The petition for writ of habeas corpus is hereby dismissed in its entirety as the petitioner has failed to state any claim for which habeas corpus relief may be granted.

[1] The petitioner has filed numerous legal actions, including several CT Page 5894 under his former name, Lawrence Townsend. See e.g., Townsend v. Warden, Superior Court, judicial district of New Haven, Docket No. CV 00 0444237 (July 22, 2003, Zoarski, J.T.R.); Townsend v. Warden, Superior Court, judicial district of Tolland, Docket No. CV 91 00012238 (February 25, 1997, Bishop, J.); Townsend v. Warden, Superior Court, judicial district of Tolland, Docket No. CV 91 00012238 (September 22, 1995, Bishop, J.); see also Townsend v. Meachum, United States Court of Appeals, Docket No. 96-2479 (2d Cir. March 6, 1997) (affirming judgment of the United States District Court for the District of Connecticut dismissing petitioner’s habeas corpus claims).
[2] The Petitioner filed a “Motion for Discovery” on December 14, 2004. In this motion, the Petitioner relied on the findings of the Judicial Branch’s “Task Force on Minority Fairness” (April 1996) which stated in part: “A large number of participants in public hearings and focus groups indicated a perception that sentences were not fair-that they were biased in favor of Caucasians . . . Because of these perceptions, further studies of sentencing patterns need to be funded.” The Petitioner noted that he was able to secure initial funding from the Division of Public Defender Services to analyze sentencing patterns in support of his petition. He also named an expert, who was willing to pursue the study. The State objected to the motion and a hearing was held on March 14, 2005. At the hearing, the Deputy Chief Public Defender (now the Chief Public Defender), Susan O. Storey, testified that the Division of Public Defender Services would he “disinclined” to conduct such a large study because of its associated cost to the State. The motion was denied by the court, DeMayo, J.T.R., on March 15, 2005.

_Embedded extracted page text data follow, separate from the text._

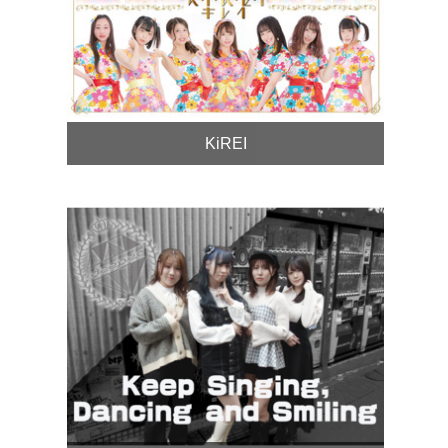
KiREI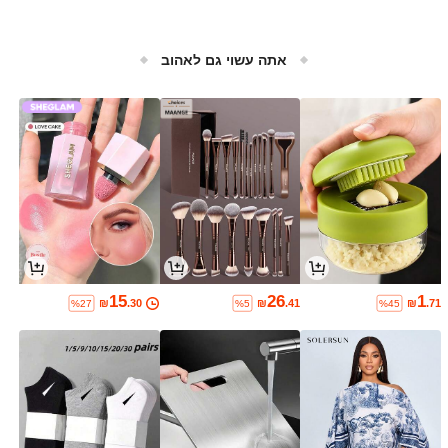
אתה עשוי גם לאהוב
15
26
1
₪
.30
₪
.41
₪
.71
%27
%5
%45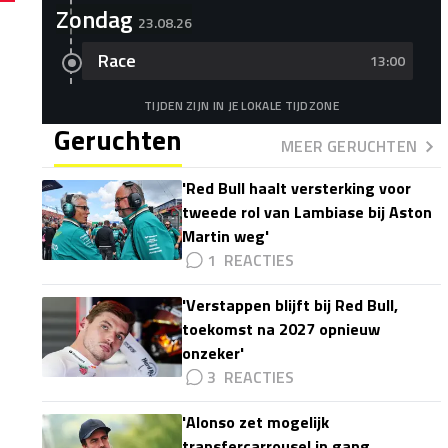
Zondag
23.08.26
Race
13:00
TIJDEN ZIJN IN JE LOKALE TIJDZONE
Geruchten
MEER GERUCHTEN
'Red Bull haalt versterking voor
tweede rol van Lambiase bij Aston
Martin weg'
1
'Verstappen blijft bij Red Bull,
toekomst na 2027 opnieuw
onzeker'
3
'Alonso zet mogelijk
transfercarrousel in gang,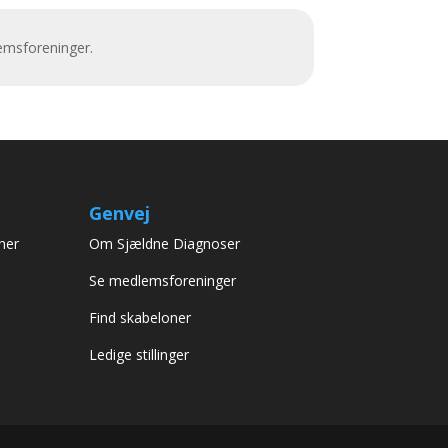
emsforeninger.
Genvej
her
Om Sjældne Diagnoser
Se medlemsforeninger
Find skabeloner
Ledige stillinger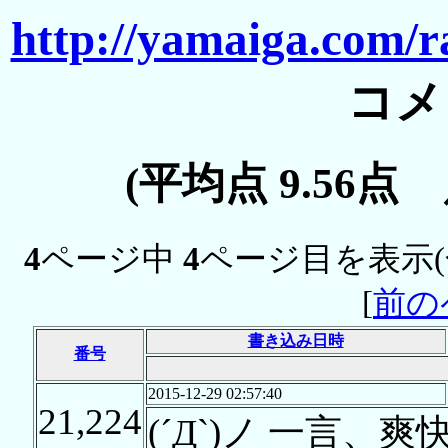
http://yamaiga.com/r
コメ
(平均点 9.56点
4
ページ中
4
ページ目を表示
[
前の
書き込み日時
番号
2015-12-29 02:57:40
21,224
(´Д`)ノ 一言、爽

[3] The Court “accepted statistical disparities as proof of an equal protection violation in the selection of the jury venire in a particular district” and “in the form of multiple-regression analysis to prove statutory violations under Title VII of the Civil Rights Act of 1964.” (Citations omitted.) Id., 293-94.
[4] Although previous versions of the petition appear to narrow the scope of the study to defendants convicted of murder, the petitioner’s most recent amended petition, filed February 24, 2009, simply alleges that there is a racial disparity in the trial penalty amongst defendants who refuse plea bargains.
[5] The Chief Public Defender’s testimony indicated that in excess of $100,000 was spent to conduct a study analyzing capital cases alone.